Was trying really hard 1st 3 days of work, after a fantastic holiday, to put on full make-up – moisturiser, sunblock, primer, liquid foundation, powder foundation, then eyebrows + shadow + eyeliner + blusher. Trying hard cos it’s been 2 weeks since I’ve had full make-up on. Truth be told, Italian climate added a glow on my skin which was not exactly achievable in these parts. I was an exotic beauty really lol… All I needed was an eyeliner, and a little blusher, and I looked fantabulous!
Back home, the humidity in these parts does awesome job of keeping it flushed & well, sweaty pretty much most of the day. And interestingly, the full make-up that used to stay on, now flakes off in patches, cos I’m pretty much perspiry & oily-surfaced all day. Didn’t noticed until a colleague told me about it. Then as I observed more, it looks really patchy. Lol…
Today, I decided to do without foundation, just the simple brows + blusher + shadow + liner + nude lipstick combi. Works perfectly & I looked fab even at end of day!
Realising increasingly too, some changes that’s coming on slowly, kinda creeping into becoming habits / new perspectives as I faced a stressful week. Coming back to work after 2-week hiatus is not funny. Lol… Esp the pace that I’m expected to land into is crazy fast! Basically, expected to land & move @ warp speed! In fact, faster cos I had a holiday! Lol…

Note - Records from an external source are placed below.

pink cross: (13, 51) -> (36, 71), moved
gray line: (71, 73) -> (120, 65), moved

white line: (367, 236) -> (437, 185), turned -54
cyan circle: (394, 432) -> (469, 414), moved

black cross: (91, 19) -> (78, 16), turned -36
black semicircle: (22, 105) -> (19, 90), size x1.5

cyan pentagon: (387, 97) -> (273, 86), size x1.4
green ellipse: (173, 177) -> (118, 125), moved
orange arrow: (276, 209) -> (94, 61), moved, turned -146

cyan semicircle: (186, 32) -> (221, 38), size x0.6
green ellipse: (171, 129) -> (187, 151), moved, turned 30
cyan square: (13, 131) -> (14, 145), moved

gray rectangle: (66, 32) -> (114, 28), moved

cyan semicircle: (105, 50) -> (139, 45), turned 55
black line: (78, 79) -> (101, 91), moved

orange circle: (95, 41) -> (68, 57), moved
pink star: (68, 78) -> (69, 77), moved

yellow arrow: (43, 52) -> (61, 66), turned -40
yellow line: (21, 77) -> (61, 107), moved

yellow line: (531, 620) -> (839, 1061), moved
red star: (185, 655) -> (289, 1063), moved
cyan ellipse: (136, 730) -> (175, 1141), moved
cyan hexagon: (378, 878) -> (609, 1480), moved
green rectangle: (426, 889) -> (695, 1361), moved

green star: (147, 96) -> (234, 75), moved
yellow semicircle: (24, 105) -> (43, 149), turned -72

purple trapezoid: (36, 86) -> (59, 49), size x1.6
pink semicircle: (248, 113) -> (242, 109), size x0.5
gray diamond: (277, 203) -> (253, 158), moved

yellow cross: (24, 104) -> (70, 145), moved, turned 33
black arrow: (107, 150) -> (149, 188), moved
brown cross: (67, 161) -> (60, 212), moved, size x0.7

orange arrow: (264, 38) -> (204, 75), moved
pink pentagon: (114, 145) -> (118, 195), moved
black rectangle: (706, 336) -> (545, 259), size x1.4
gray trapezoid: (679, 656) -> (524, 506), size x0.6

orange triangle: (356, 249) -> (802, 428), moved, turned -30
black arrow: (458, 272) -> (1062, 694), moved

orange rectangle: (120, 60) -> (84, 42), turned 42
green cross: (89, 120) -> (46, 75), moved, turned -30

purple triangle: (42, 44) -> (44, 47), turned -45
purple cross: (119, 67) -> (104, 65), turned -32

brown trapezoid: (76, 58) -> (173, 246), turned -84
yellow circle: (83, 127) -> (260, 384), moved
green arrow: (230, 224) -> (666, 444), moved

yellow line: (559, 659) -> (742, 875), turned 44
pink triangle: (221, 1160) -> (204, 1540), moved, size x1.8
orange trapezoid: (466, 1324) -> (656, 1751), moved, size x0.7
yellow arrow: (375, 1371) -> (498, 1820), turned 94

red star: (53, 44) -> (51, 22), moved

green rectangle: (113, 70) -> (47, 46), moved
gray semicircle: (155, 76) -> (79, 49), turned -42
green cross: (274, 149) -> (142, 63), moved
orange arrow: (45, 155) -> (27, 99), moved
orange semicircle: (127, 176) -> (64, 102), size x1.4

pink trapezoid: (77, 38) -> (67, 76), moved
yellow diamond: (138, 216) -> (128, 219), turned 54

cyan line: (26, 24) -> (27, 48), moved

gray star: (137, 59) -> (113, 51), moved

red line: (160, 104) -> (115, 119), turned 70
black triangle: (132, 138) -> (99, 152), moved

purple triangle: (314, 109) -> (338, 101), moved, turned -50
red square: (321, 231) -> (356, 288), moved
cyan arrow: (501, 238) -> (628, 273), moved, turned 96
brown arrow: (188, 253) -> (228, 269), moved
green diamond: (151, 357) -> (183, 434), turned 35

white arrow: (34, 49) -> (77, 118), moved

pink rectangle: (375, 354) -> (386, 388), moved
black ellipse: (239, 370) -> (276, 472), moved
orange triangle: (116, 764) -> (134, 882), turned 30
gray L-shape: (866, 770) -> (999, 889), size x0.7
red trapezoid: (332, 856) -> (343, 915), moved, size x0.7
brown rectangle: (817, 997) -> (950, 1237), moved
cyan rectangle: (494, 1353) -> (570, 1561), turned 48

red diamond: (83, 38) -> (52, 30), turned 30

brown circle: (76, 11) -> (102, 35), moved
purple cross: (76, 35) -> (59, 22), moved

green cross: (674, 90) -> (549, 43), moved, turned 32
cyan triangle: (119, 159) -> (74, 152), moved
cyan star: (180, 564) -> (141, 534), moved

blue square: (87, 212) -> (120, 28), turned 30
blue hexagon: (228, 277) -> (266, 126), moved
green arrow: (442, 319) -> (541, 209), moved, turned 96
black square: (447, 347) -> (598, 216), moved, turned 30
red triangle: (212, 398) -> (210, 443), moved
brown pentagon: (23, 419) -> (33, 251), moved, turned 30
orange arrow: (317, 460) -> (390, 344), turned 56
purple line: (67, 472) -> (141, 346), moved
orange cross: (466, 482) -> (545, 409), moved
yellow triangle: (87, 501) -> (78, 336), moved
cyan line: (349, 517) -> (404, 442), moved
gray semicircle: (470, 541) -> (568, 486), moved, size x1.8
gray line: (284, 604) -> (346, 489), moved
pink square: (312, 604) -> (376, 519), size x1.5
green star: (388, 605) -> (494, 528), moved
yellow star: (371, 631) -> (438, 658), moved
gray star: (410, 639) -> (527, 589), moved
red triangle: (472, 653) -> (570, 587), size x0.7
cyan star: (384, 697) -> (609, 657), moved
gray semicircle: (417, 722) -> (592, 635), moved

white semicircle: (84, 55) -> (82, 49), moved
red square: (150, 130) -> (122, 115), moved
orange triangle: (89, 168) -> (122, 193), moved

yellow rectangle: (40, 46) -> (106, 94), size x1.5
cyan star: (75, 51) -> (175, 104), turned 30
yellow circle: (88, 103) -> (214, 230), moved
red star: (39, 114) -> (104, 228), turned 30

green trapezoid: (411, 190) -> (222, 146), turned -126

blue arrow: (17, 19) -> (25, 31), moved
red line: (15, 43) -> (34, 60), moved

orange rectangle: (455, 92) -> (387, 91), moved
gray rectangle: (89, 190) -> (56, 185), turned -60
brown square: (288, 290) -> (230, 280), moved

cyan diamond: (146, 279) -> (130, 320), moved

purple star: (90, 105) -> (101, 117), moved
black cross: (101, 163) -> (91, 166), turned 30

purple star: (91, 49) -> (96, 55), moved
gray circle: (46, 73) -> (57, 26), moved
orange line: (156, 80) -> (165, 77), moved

I’m breathing more, more aware of moments that I need to put into perspective. Sure, expletives were muttered under my breath, sometimes I felt like bashing someone’s head, but I’m seeing those moments with more clarity & catching myself faster. That sense of taking a moment to put things into perspective seems to be a huge lesson this week. Stresses are really depending on how I look at them: slow down a tad & breathe to see that it’s really not so bad. Today, a potentially disastrous project situation just slid past me like it’s just an everyday issue. I actually saw it in perspective & put on the problem-solver hat instead of screaming at the issue.
I realised, after 2 days of ending a relatively significant relationship, I’m managing a lot better. Cos my worth as a woman & person is intact. The trip has led me to appreciate myself a lot more – the fact that I was CRAZY! And I was very capable of taking care of myself – no issues at all. I was crazy & so able to entertain myself & coming to terms with surfaced issues which I came across at moments on the trip. I was crazy to push myself & yet know what I want, and where my limit is, and respect that limit.
As I stopped along the way to gaze at the beauty of hues created by the Creator, I also come to appreciate the beauty in me, the exact specifications I am looking for in various aspects of my life. Cos I plan to live happily, ensuring I embrace more laughter than tears. At the same time, care for those closest to me to best I can.
Shaving off stuff that creates imbalance in my heart, have steered clear of things / persons who hurt my heart. Yes, I know tears are inevitable in life, but I intend to only shed tears when it’s worth the pain. Perhaps it means living within a tighter circle, becoming more selective of who gets into my heart. I’ll do what it takes to ensure I’m here, healthy, for the ones who mean alot to me & for those in future who will increasingly mean much as well.